## Source text
————————

# How Do YOU Earn TBT?



## pinkcotton (Dec 30, 2016)

Besides posting, how do you guys earn TBT? I have a Welcome Amiibo item shop and I also sell WA villagers! What do you do?


----------



## Xandra (Dec 30, 2016)

People usually sell collectibles to make profit, cycle villagers, sell things in Re-Tail, but i usually just hang around and sell the occasional thing or two in re-tail, and maybe cycle some villagers, nothing special.


----------



## raeyoung (Dec 30, 2016)

I mainly post but besides that, I used to sell artwork and I plan on selling adopts soon because I make so many OCs and never use them and I have little no-name doodles people may want. ^-^ I do Amazemojis (nerdy emoji stuff) for TBT and I need to get on them but I'm always busy or I struggle too much on the pixels and need a break.


----------



## OviRy8 (Dec 30, 2016)

The only reason I have over 100 now is because of the Advent Calendar.


----------



## Amy-chan (Dec 31, 2016)

I get them by being active, lol.


----------



## Zireael (Dec 31, 2016)

I just post, and I tend to ramble a lot when I do so it racks up bells fast. I've only sold a few things for TBT because I prefer giving away RV visits rather than making profit from them.


----------



## namiieco (Dec 31, 2016)

I just post, shops just aren't my thing. It consumes too much of my time.


----------



## Nightmares (Dec 31, 2016)

I attempt to sell collectibles but...


----------



## SensaiGallade (Dec 31, 2016)

Through my Pokemon shop and occasionally selling collectibles and ACNL items.


----------



## Red Cat (Dec 31, 2016)

Mostly by posting on Brewster's Cafe with a little extra cash on the side by selling in-game items.


----------



## pinkcotton (Dec 31, 2016)

Red Cat said:


> Mostly by posting on Brewster's Cafe with a little extra cash on the side by selling in-game items.



I think Brewster's Cafe is one of the boards that you don't earn TBT by posting.


----------



## Oblivia (Dec 31, 2016)

pinklolipop34 said:


> I think Brewster's Cafe is one of the boards that you don't earn TBT by posting.



You do earn TBT bells in Brewster's. 

I don't really have any use for TBT bells these days, but I had quite a bit saved up from the shop I ran when I first joined the site.  If I wanted more I suppose I'd just adjust my amount to something ridiculous and crash the economy completely except not really because that would be corrupt and horrible and I would NEVER...


----------



## hamster (Dec 31, 2016)

post & sometimes sell villagers & items.


----------



## Hopeless Opus (Dec 31, 2016)

well i might open up a shop for the sanrio cards but seeing as my last giveaway pretty much flopped i'm thinking i might not since sanrio cards aren't the 'thing' nowadays i guess lol


----------



## pinkcotton (Dec 31, 2016)

Oblivia said:


> You do earn TBT bells in Brewster's.

————————

## Stored data
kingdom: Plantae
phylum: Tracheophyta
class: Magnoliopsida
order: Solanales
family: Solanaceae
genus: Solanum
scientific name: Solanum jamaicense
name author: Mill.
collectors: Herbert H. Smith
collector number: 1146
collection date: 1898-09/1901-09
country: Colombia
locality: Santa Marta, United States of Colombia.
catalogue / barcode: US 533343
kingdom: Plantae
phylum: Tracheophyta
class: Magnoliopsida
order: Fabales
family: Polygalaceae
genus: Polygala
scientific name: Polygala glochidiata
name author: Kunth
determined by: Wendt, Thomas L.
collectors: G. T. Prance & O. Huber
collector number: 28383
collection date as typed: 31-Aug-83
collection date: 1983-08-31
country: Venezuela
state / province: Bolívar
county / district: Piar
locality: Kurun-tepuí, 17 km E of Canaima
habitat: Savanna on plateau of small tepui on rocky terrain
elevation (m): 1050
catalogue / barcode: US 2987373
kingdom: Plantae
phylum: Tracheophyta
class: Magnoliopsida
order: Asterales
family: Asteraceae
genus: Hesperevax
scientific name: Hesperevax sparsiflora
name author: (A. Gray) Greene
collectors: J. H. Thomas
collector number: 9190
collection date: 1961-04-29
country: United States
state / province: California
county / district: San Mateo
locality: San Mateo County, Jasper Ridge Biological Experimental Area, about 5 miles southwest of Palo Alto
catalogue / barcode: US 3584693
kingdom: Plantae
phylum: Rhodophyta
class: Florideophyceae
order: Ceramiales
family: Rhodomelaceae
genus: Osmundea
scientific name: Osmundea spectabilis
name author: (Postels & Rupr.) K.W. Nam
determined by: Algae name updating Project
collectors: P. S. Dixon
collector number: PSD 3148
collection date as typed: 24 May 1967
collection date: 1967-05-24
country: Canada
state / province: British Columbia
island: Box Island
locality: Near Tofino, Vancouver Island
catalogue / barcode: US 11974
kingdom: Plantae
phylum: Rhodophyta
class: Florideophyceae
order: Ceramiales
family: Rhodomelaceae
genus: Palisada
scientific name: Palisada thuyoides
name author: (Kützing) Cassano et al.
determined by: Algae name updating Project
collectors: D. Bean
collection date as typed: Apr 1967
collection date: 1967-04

————————

## The problem
Can you carry on the forum thread about earning TBT, starting right after its last line?

## Output for this exercise
> 
> I don't really have any use for TBT bells these days, but I had quite a bit saved up from the shop I ran when I first joined the site.  If I wanted more I suppose I'd just adjust my amount to something ridiculous and crash the economy completely except not really because that would be corrupt and horrible and I would NEVER...



*gasp* You do? I stopped posting there because I thought you didn't! Lol, do it!


----------



## nostalgibra (Dec 31, 2016)

I have an RV thread since I have almost all the Welcome Amiibo cards (I love collecting cards omg), but I also have a TON of stuff in my main town that I sell every few days. It all just piled up after a long time of playing, so it's naturally easy to sell.


----------



## Oblivia (Dec 31, 2016)

pinklolipop34 said:


> *gasp* You do? I stopped posting there because I thought you didn't! Lol, do it!



You do indeed!  The only boards that yield no bells for posting are the TBT Marketplace, Bulletin Board, Introduction Board, and The Basement.


----------



## ZetaFunction (Jan 1, 2017)

Buying/selling collectibles and offsite currencies and items, and sometimes posting.  I used to have a few shops but I sorta gave them up from being too busy and inactive to keep up with them.


----------



## Jake (Jan 1, 2017)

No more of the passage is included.